━━━━━ Information supplied
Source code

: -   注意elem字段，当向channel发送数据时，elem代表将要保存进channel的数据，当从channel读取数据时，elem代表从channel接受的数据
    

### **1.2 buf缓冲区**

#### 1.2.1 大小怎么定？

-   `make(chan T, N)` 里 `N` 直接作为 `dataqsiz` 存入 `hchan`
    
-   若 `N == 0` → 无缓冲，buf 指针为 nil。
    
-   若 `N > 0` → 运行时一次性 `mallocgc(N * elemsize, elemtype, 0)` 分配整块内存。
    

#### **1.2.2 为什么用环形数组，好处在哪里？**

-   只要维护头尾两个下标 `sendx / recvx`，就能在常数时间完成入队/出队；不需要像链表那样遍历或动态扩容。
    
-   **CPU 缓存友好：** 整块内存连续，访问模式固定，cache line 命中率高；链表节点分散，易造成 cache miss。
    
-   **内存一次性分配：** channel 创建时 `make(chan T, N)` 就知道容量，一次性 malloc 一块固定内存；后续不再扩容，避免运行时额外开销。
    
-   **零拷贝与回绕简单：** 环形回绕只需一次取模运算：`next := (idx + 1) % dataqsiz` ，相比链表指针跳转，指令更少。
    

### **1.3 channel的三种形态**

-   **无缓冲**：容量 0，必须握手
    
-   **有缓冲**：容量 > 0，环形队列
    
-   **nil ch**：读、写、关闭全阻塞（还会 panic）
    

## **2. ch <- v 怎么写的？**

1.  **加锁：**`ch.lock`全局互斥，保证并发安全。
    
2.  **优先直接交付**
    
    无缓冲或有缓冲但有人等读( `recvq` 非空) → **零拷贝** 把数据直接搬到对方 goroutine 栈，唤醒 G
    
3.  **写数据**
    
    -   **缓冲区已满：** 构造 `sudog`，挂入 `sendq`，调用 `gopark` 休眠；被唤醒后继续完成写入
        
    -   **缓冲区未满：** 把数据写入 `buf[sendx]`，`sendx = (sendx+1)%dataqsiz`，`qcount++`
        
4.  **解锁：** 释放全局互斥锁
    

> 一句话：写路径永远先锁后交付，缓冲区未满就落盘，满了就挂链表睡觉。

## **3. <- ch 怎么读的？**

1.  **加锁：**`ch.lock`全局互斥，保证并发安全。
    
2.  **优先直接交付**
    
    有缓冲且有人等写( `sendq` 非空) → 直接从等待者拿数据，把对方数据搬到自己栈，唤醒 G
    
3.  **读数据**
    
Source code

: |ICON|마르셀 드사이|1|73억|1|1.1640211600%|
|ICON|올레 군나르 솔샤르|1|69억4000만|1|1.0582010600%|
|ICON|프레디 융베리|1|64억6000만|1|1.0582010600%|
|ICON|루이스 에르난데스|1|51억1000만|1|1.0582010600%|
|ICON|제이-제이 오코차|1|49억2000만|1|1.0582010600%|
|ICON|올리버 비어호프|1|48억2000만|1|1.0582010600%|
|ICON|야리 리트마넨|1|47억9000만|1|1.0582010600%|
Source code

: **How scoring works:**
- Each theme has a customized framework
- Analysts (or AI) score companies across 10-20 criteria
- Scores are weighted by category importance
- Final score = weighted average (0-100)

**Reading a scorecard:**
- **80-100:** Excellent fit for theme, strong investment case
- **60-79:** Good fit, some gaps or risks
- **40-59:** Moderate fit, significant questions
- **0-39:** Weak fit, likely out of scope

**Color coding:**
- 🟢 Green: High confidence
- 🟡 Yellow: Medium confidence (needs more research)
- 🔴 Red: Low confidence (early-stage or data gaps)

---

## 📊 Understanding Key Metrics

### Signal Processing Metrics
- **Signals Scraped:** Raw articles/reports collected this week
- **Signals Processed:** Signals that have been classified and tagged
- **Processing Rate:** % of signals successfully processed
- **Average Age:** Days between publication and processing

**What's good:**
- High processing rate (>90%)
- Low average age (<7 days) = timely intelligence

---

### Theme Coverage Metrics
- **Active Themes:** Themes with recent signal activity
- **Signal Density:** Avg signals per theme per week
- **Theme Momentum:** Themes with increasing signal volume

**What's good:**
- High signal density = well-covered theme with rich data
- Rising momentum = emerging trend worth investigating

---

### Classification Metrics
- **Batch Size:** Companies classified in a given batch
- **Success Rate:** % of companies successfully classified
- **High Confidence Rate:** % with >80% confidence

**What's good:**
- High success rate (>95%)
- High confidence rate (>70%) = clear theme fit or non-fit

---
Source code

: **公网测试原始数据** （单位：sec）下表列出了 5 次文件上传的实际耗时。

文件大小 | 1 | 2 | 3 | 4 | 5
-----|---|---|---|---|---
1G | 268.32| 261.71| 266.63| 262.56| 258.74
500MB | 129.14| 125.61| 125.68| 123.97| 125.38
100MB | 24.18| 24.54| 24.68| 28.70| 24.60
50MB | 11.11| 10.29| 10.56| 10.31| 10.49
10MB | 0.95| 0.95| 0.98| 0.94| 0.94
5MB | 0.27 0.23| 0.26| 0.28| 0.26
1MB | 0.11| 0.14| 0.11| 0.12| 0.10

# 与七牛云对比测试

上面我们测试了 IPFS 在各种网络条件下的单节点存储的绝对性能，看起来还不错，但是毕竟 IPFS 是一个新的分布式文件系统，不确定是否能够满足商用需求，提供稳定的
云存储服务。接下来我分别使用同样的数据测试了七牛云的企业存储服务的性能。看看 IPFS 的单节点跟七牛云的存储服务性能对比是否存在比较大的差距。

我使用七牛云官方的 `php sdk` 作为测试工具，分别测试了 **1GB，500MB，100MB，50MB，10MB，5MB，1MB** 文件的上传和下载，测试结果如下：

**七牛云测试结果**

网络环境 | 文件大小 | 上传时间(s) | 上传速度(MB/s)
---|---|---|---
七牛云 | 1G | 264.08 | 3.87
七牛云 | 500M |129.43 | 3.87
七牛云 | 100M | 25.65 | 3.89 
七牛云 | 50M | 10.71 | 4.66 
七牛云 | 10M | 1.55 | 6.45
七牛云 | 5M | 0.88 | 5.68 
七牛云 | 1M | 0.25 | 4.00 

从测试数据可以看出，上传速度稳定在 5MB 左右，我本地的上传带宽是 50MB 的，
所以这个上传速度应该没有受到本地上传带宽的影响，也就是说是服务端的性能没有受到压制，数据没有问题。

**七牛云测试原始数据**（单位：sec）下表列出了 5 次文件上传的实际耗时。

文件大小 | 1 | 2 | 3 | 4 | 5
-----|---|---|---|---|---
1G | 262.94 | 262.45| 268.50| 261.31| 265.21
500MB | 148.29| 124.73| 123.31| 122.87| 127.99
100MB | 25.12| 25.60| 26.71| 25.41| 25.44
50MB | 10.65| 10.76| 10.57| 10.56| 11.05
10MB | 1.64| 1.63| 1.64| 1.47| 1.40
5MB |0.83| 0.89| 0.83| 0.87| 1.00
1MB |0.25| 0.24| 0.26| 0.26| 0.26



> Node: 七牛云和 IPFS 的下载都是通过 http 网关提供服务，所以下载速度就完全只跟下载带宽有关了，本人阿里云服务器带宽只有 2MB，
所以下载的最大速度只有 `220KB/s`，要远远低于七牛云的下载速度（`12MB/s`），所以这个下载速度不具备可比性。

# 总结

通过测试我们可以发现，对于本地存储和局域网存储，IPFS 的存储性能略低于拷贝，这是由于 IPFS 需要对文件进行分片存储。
━━━━━━━━━━
[What the task asks]:
Retype the listing above without a single difference.

[Response]:
Source code

: -   注意elem字段，当向channel发送数据时，elem代表将要保存进channel的数据，当从channel读取数据时，elem代表从channel接受的数据
    

### **1.2 buf缓冲区**

#### 1.2.1 大小怎么定？

-   `make(chan T, N)` 里 `N` 直接作为 `dataqsiz` 存入 `hchan`
    
-   若 `N == 0` → 无缓冲，buf 指针为 nil。
    
-   若 `N > 0` → 运行时一次性 `mallocgc(N * elemsize, elemtype, 0)` 分配整块内存。
    

#### **1.2.2 为什么用环形数组，好处在哪里？**

-   只要维护头尾两个下标 `sendx / recvx`，就能在常数时间完成入队/出队；不需要像链表那样遍历或动态扩容。
    
-   **CPU 缓存友好：** 整块内存连续，访问模式固定，cache line 命中率高；链表节点分散，易造成 cache miss。
    
-   **内存一次性分配：** channel 创建时 `make(chan T, N)` 就知道容量，一次性 malloc 一块固定内存；后续不再扩容，避免运行时额外开销。
    
-   **零拷贝与回绕简单：** 环形回绕只需一次取模运算：`next := (idx + 1) % dataqsiz` ，相比链表指针跳转，指令更少。
    

### **1.3 channel的三种形态**

-   **无缓冲**：容量 0，必须握手
    
-   **有缓冲**：容量 > 0，环形队列
    
-   **nil ch**：读、写、关闭全阻塞（还会 panic）
    

## **2. ch <- v 怎么写的？**

1.  **加锁：**`ch.lock`全局互斥，保证并发安全。
    
2.  **优先直接交付**
    
    无缓冲或有缓冲但有人等读( `recvq` 非空) → **零拷贝** 把数据直接搬到对方 goroutine 栈，唤醒 G
    
3.  **写数据**
    
    -   **缓冲区已满：** 构造 `sudog`，挂入 `sendq`，调用 `gopark` 休眠；被唤醒后继续完成写入
        
    -   **缓冲区未满：** 把数据写入 `buf[sendx]`，`sendx = (sendx+1)%dataqsiz`，`qcount++`
        
4.  **解锁：** 释放全局互斥锁
    

> 一句话：写路径永远先锁后交付，缓冲区未满就落盘，满了就挂链表睡觉。

## **3. <- ch 怎么读的？**

1.  **加锁：**`ch.lock`全局互斥，保证并发安全。
    
2.  **优先直接交付**
    
    有缓冲且有人等写( `sendq` 非空) → 直接从等待者拿数据，把对方数据搬到自己栈，唤醒 G
    
3.  **读数据**
    
Source code

: |ICON|마르셀 드사이|1|73억|1|1.1640211600%|
|ICON|올레 군나르 솔샤르|1|69억4000만|1|1.0582010600%|
|ICON|프레디 융베리|1|64억6000만|1|1.0582010600%|
|ICON|루이스 에르난데스|1|51억1000만|1|1.0582010600%|
|ICON|제이-제이 오코차|1|49억2000만|1|1.0582010600%|
|ICON|올리버 비어호프|1|48억2000만|1|1.0582010600%|
|ICON|야리 리트마넨|1|47억9000만|1|1.0582010600%|
Source code

: **How scoring works:**
- Each theme has a customized framework
- Analysts (or AI) score companies across 10-20 criteria
- Scores are weighted by category importance
- Final score = weighted average (0-100)

**Reading a scorecard:**
- **80-100:** Excellent fit for theme, strong investment case
- **60-79:** Good fit, some gaps or risks
- **40-59:** Moderate fit, significant questions
- **0-39:** Weak fit, likely out of scope

**Color coding:**
- 🟢 Green: High confidence
- 🟡 Yellow: Medium confidence (needs more research)
- 🔴 Red: Low confidence (early-stage or data gaps)

---

## 📊 Understanding Key Metrics

### Signal Processing Metrics
- **Signals Scraped:** Raw articles/reports collected this week
- **Signals Processed:** Signals that have been classified and tagged
- **Processing Rate:** % of signals successfully processed
- **Average Age:** Days between publication and processing

**What's good:**
- High processing rate (>90%)
- Low average age (<7 days) = timely intelligence

---

### Theme Coverage Metrics
- **Active Themes:** Themes with recent signal activity
- **Signal Density:** Avg signals per theme per week
- **Theme Momentum:** Themes with increasing signal volume

**What's good:**
- High signal density = well-covered theme with rich data
- Rising momentum = emerging trend worth investigating

---

### Classification Metrics
- **Batch Size:** Companies classified in a given batch
- **Success Rate:** % of companies successfully classified
- **High Confidence Rate:** % with >80% confidence

**What's good:**
- High success rate (>95%)
- High confidence rate (>70%) = clear theme fit or non-fit

---
Source code

: **公网测试原始数据** （单位：sec）下表列出了 5 次文件上传的实际耗时。

文件大小 | 1 | 2 | 3 | 4 | 5
-----|---|---|---|---|---
1G | 268.32| 261.71| 266.63| 262.56| 258.74
500MB | 129.14| 125.61| 125.68| 123.97| 125.38
100MB | 24.18| 24.54| 24.68| 28.70| 24.60
50MB | 11.11| 10.29| 10.56| 10.31| 10.49
10MB | 0.95| 0.95| 0.98| 0.94| 0.94
5MB | 0.27 0.23| 0.26| 0.28| 0.26
1MB | 0.11| 0.14| 0.11| 0.12| 0.10

# 与七牛云对比测试

上面我们测试了 IPFS 在各种网络条件下的单节点存储的绝对性能，看起来还不错，但是毕竟 IPFS 是一个新的分布式文件系统，不确定是否能够满足商用需求，提供稳定的
云存储服务。接下来我分别使用同样的数据测试了七牛云的企业存储服务的性能。看看 IPFS 的单节点跟七牛云的存储服务性能对比是否存在比较大的差距。

我使用七牛云官方的 `php sdk` 作为测试工具，分别测试了 **1GB，500MB，100MB，50MB，10MB，5MB，1MB** 文件的上传和下载，测试结果如下：

**七牛云测试结果**

网络环境 | 文件大小 | 上传时间(s) | 上传速度(MB/s)
---|---|---|---
七牛云 | 1G | 264.08 | 3.87
七牛云 | 500M |129.43 | 3.87
七牛云 | 100M | 25.65 | 3.89 
七牛云 | 50M | 10.71 | 4.66 
七牛云 | 10M | 1.55 | 6.45
七牛云 | 5M | 0.88 | 5.68 
七牛云 | 1M | 0.25 | 4.00 

从测试数据可以看出，上传速度稳定在 5MB 左右，我本地的上传带宽是 50MB 的，
所以这个上传速度应该没有受到本地上传带宽的影响，也就是说是服务端的性能没有受到压制，数据没有问题。

**七牛云测试原始数据**（单位：sec）下表列出了 5 次文件上传的实际耗时。

文件大小 | 1 | 2 | 3 | 4 | 5
-----|---|---|---|---|---
1G | 262.94 | 262.45| 268.50| 261.31| 265.21
500MB | 148.29| 124.73| 123.31| 122.87| 127.99
100MB | 25.12| 25.60| 26.71| 25.41| 25.44
50MB | 10.65| 10.76| 10.57| 10.56| 11.05
10MB | 1.64| 1.63| 1.64| 1.47| 1.40
5MB |0.83| 0.89| 0.83| 0.87| 1.00
1MB |0.25| 0.24| 0.26| 0.26| 0.26



> Node: 七牛云和 IPFS 的下载都是通过 http 网关提供服务，所以下载速度就完全只跟下载带宽有关了，本人阿里云服务器带宽只有 2MB，
所以下载的最大速度只有 `220KB/s`，要远远低于七牛云的下载速度（`12MB/s`），所以这个下载速度不具备可比性。

# 总结

通过测试我们可以发现，对于本地存储和局域网存储，IPFS 的存储性能略低于拷贝，这是由于 IPFS 需要对文件进行分片存储。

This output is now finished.